A propos: Es lohnt, über Adenauers Strategie nachzudenken. Es ist anzunehmen, daß er sich auf die Grundlagen besonnen hat, über denen Europa überhaupt erst entstand, und somit auf das Christentum, das über die römische Herrschaft in die Mitte Europas kam, ungefähr zugleich übrigens mit dem Judentum. Zugleich benötigte er, ganz pragmatisch, eine Stadt, die möglichst viele intakte Dächer besaß, die also im Zweiten Weltkrieg nicht allzu stark bombardiert worden war. Das römische Vicus Bonnensis, nachweisbar ab 11 v. Chr., in späterer Zeit Residenz der Kölner Erzbischöfe, bot sich nicht nur an – es war rückblickend unter den obwaltenden Umständen die erste Wahl. Ob es dieser wohlbedachte, aber nicht von jedem Zeitgenossen verstandene Rückgriff auf die geschichtlichen Grundlagen war, der den Erfolg der Bundesrepublik ausmachen sollte? Dieses Buch gibt Anhaltspunkte genau dafür. Ein Blick ins heutige Berlin, das sei am Rande erwähnt, tut ein übriges.
Feldkamp hat, das kann gesagt werden, mit diesem Buch ein wichtiges populärwissenschaftliches Desiderat geliefert, denn ihn interessiert immer auch und vor allem den Pragmatiker Adenauer, wie auch der Verlag notiert: „Adenauer sah von Anfang an seine Aufgabe darin, eine Atmosphäre zu schaffen, in der Verfassungsschöpfung unter Besatzungsherrschaft überhaupt erst möglich wurde.“ Anhand der Ereignisse legt Feldkamp klar strukturiert dar, wie Adenauer die Interessen der deutschen politischen Parteien mit denen der Alliierten und den weltpolitischen Erfordernissen in Einklang zu bringen wusste. Und das war eminent wichtig, denn nur so konnte die Staatsgründung der Bundesrepublik Deutschland gelingen. Dank Feldkamp wird das sehr transparent. Korporierte, die heute im Umfeld der Politik tätig sind, seien ermuntert, sich in diesem Buch konzentriertes und doch gut lesbares Geschichtswissen anzueignen, das ihnen nützen wird.
Eine exakt auf den Punkt geschriebene Zusammenfassung – bescheiden als „Nachwort“ gekennzeichnet – belegt knapp und genau, wie und warum Adenauer mit seiner „Strategie der Demut“ erfolgreich war. Und zwar erfolgreicher, als alle annahmen, von den Militärgouverneuren der Alliierten bis hin zu den eigenen Parteifreunden. Eine gut ausgearbeitete Literaturliste und ein Personenregister beschließen diesen schmucken, handlichen, 176 Seiten starken Band.

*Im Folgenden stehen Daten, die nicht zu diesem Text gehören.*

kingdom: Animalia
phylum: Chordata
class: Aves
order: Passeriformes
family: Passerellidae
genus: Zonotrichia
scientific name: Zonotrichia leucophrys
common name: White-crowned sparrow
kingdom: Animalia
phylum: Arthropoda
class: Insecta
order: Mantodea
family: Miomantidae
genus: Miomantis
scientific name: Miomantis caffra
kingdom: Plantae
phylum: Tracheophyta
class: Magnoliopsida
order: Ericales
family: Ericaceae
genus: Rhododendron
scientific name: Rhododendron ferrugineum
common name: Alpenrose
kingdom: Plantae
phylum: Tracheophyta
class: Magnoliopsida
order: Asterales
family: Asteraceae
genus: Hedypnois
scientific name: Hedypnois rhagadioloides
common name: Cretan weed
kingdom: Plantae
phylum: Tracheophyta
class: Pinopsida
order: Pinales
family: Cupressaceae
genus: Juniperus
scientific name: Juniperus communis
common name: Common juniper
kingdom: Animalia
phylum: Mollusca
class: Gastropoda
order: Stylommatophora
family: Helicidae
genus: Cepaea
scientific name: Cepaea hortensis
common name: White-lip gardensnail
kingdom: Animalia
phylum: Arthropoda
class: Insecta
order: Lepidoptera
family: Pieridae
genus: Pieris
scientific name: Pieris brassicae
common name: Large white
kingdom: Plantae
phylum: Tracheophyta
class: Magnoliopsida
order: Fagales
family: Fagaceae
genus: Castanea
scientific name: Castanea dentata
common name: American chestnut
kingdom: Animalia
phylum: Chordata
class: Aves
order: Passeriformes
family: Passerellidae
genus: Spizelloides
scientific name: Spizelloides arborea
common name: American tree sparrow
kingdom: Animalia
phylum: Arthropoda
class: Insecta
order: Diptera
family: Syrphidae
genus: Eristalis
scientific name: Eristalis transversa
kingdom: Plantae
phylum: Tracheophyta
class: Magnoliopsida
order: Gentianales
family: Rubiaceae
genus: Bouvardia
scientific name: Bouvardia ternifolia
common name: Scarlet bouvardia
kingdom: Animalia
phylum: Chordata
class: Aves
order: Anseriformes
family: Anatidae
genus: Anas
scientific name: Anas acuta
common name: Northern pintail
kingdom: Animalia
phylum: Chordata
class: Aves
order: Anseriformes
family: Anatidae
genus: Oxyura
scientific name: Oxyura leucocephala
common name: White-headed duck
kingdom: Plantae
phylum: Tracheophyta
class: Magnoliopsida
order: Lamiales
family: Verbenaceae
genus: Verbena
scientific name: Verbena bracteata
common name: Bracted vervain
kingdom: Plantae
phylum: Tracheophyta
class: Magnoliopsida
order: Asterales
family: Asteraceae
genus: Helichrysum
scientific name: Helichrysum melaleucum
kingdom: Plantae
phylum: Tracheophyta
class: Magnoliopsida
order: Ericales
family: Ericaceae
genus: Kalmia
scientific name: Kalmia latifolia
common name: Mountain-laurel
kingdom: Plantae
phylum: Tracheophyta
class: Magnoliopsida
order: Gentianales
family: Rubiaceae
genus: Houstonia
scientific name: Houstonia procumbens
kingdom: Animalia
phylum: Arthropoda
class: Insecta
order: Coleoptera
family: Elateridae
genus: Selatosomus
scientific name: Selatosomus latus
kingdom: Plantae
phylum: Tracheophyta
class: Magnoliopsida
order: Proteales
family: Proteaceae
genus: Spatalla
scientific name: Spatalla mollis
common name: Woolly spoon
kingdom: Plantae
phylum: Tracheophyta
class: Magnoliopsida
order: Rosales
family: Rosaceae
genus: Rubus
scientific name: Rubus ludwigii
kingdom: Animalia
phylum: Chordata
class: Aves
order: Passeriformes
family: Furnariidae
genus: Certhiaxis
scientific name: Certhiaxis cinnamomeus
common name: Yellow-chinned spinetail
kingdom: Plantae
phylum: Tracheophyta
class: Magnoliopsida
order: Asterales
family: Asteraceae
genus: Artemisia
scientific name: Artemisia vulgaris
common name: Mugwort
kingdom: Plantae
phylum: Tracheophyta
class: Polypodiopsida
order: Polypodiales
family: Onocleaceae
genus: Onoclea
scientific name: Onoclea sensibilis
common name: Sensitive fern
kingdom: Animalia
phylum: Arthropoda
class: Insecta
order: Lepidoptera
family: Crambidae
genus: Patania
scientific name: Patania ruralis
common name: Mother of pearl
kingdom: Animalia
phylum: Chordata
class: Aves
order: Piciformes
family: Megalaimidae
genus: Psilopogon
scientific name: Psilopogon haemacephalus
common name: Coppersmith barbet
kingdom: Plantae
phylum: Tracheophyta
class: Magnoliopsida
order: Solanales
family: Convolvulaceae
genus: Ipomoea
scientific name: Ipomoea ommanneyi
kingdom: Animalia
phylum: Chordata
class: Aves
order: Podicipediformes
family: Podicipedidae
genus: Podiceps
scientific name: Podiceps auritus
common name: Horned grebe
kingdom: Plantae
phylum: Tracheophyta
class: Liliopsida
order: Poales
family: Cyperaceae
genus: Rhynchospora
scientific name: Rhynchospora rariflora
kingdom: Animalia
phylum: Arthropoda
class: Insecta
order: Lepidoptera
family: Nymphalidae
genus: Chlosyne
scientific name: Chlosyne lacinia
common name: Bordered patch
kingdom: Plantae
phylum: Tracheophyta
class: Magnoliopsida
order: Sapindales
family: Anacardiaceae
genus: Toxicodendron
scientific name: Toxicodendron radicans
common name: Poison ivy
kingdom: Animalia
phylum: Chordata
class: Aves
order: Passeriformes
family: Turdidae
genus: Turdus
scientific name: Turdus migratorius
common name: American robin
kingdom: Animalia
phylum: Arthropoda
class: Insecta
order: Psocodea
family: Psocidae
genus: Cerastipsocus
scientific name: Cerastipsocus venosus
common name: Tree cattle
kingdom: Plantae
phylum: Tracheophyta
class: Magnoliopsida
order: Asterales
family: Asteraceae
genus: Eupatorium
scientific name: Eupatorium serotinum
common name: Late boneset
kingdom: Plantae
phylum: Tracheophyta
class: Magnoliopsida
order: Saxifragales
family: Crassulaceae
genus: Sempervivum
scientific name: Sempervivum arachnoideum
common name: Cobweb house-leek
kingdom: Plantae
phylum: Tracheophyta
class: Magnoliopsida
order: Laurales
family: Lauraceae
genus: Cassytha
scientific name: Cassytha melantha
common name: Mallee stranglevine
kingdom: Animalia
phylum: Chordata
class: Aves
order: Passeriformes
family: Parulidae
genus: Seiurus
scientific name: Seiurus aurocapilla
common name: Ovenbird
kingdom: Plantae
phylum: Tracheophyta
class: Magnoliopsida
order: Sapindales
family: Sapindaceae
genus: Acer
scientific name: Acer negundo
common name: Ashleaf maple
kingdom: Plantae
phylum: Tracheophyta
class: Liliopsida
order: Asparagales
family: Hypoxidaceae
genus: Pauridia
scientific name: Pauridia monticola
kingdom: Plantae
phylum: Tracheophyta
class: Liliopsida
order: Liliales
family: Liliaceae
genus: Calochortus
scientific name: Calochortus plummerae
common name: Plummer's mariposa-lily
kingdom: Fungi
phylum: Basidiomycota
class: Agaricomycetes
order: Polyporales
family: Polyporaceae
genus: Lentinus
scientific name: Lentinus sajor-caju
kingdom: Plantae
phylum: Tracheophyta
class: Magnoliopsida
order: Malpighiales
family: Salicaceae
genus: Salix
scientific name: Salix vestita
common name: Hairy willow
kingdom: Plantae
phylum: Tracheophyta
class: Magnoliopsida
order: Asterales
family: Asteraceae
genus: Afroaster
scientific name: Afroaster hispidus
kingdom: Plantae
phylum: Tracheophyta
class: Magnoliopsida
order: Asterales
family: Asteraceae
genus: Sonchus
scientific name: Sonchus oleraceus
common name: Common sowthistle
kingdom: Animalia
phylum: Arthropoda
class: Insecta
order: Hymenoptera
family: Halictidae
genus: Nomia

Michael F. Feldkamp arbeitet als Parlamentshistoriker in der Verwaltung des Deutschen Bundestages. In über 30 Monographien, mehreren hundert Aufsätzen und Artikeln publiziert er zur Papstdiplomatie, Bildungsgeschichte und Zeitgeschichte.
Sebastian Sigler
Michael F. Feldkamp, Adenauer, die Alliierten und das Grundgesetz, München 2023, gebunden, einige Abb. s/w, 176 S., ISBN 978-3-7844-3654-8, 22 Euro.